婆媳一起到香魂塘邊擦洗。二嫂輕聲喚著環環的名字,說:「你和墩子離了吧。一輩子太長了……再找個人,娘給你準備嫁妝。過年過節了,回來看看我,等於我還有個兒媳。」
環環叫了聲娘,哽咽著抱住二嫂的肩膀。
香魂塘上照了幾千年的月影,仍在緩緩移動……
影片中,謝飛導演卻並未將鏡頭停留在這個頗有些溫情的畫面。
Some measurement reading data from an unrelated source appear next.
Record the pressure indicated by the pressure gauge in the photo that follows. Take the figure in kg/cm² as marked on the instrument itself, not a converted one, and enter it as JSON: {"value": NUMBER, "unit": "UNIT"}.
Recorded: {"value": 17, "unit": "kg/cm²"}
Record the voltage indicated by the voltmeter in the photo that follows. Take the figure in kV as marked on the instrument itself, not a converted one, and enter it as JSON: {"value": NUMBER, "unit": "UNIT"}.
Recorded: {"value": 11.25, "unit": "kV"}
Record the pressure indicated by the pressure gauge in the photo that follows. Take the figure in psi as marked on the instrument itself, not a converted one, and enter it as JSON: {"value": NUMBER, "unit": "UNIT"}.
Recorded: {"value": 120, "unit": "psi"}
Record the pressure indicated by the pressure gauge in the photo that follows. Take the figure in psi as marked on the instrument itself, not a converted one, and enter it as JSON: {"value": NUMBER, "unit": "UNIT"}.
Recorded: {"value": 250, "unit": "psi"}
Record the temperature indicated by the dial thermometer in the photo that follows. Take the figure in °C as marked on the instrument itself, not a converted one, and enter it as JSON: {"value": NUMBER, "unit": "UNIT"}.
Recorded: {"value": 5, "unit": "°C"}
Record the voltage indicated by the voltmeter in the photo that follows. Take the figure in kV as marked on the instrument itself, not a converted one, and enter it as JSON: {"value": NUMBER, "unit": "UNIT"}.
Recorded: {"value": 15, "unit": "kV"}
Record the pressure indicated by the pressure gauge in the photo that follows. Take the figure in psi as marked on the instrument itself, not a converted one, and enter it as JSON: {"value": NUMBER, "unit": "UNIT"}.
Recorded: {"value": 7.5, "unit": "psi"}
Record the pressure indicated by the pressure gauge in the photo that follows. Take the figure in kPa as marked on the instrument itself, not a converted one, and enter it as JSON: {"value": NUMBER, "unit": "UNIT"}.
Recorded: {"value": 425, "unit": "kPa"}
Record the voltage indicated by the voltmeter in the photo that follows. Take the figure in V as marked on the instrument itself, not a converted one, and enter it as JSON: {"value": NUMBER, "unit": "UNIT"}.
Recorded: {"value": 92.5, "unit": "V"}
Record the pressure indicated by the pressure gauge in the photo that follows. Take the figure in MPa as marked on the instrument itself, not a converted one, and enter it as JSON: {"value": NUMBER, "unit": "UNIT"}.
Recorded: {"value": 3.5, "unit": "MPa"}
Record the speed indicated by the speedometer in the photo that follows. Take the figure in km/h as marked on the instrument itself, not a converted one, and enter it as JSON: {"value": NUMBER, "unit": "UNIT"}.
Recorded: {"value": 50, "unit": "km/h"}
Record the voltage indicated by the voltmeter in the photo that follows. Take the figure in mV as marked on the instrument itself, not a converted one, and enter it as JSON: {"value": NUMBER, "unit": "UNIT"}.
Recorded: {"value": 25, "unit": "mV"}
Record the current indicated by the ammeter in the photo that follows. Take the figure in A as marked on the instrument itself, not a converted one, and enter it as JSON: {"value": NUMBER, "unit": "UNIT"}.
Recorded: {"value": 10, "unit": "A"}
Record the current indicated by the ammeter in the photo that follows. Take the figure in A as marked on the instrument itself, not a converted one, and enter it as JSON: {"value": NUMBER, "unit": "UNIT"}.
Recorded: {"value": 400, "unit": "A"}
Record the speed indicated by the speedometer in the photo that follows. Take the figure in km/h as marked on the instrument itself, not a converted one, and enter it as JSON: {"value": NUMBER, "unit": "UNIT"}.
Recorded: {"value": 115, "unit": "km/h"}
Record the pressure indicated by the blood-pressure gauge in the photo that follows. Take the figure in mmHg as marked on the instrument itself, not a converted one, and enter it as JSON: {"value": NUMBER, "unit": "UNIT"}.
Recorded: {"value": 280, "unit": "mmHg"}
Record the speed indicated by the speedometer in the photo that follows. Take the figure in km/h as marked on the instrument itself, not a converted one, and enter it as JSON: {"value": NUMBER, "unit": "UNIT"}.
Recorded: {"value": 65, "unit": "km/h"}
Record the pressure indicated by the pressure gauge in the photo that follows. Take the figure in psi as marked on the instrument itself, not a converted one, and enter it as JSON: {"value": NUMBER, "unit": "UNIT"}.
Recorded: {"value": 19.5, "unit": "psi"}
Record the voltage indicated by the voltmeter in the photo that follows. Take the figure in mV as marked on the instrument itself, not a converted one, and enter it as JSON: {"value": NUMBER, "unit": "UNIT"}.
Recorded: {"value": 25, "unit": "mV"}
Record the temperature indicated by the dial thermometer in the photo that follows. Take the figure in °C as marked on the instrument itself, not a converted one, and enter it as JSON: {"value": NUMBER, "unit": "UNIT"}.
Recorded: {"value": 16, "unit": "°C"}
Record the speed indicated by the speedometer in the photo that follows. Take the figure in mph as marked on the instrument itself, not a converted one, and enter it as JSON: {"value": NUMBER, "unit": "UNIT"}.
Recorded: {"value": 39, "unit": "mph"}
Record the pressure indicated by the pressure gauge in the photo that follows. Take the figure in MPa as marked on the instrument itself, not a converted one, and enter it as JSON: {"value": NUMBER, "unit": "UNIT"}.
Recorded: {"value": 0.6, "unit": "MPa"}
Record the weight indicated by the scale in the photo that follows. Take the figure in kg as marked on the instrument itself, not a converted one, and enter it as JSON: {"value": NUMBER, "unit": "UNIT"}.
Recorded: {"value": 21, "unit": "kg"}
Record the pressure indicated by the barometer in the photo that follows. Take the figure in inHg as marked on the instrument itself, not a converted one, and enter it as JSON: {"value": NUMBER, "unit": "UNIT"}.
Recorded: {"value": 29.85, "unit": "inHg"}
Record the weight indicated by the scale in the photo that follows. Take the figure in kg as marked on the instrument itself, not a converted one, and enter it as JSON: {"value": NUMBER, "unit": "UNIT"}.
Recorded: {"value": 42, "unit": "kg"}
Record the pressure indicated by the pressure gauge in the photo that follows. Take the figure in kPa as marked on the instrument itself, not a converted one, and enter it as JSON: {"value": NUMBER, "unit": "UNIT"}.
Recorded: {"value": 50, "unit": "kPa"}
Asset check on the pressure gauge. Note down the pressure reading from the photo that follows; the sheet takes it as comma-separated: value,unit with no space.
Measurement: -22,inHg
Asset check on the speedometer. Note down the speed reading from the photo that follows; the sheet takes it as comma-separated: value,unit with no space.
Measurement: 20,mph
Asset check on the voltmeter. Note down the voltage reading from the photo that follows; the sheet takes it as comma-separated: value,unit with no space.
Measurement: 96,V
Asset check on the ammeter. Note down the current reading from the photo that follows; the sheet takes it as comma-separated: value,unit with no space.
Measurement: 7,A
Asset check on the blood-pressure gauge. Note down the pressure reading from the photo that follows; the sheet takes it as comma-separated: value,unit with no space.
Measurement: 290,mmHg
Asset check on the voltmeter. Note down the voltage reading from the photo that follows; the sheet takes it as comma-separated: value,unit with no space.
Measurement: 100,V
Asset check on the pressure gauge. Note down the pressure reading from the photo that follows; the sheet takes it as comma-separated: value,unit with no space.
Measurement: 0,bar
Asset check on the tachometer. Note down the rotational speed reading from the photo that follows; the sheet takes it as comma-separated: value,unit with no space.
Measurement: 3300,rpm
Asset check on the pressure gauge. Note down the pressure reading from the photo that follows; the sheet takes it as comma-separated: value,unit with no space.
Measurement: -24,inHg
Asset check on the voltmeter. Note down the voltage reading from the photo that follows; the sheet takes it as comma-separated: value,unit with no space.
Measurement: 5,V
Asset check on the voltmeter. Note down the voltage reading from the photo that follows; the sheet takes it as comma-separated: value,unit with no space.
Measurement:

他讓環環悲憤地反問了一句:「可是誰還會要我啊!」
這一句問話,問出了中國女性被踐踏了價值之後普遍的自我懷疑,當純真已被毀滅,渴求已被扼殺,她們又有多少勇氣,多大空間,去為自己尋求一片自由自在的天地呢?
影片中,來自日本的女企業家,是二嫂內心深處的嚮往,也是作者和導演為他們的主人公特意留下的光明出口。
女企業家代表著擺脫了傳統枷鎖、跨越國家疆界自由貿易往來的獨立女性形象,或許也是二嫂將來的努力方向。
但當二嫂將女企業家送給她的絲巾系在女兒脖子上時,我們又會恍惚地感到,這個行為似乎代表的是二嫂仍然放棄了通往自我解放的道路,而將改變的希望寄托在小女兒身上。
從經濟層面來說,二嫂是完全獨立的;但從觀念意識上來說,她仍是保守甚至認同傳統之惡的。
老舍曾說:「悲劇就是和命運抗爭而爭不過。」《香魂女》中的二嫂和環環,都曾試圖用自盡的方式抗爭,卻都失敗了。好在婆媳二人在影片結尾已經達成情感上的和解,未來的路,需要她們彼此扶持,共同尋找。
希望她們都能衝破重重束縛,找到真正的出路。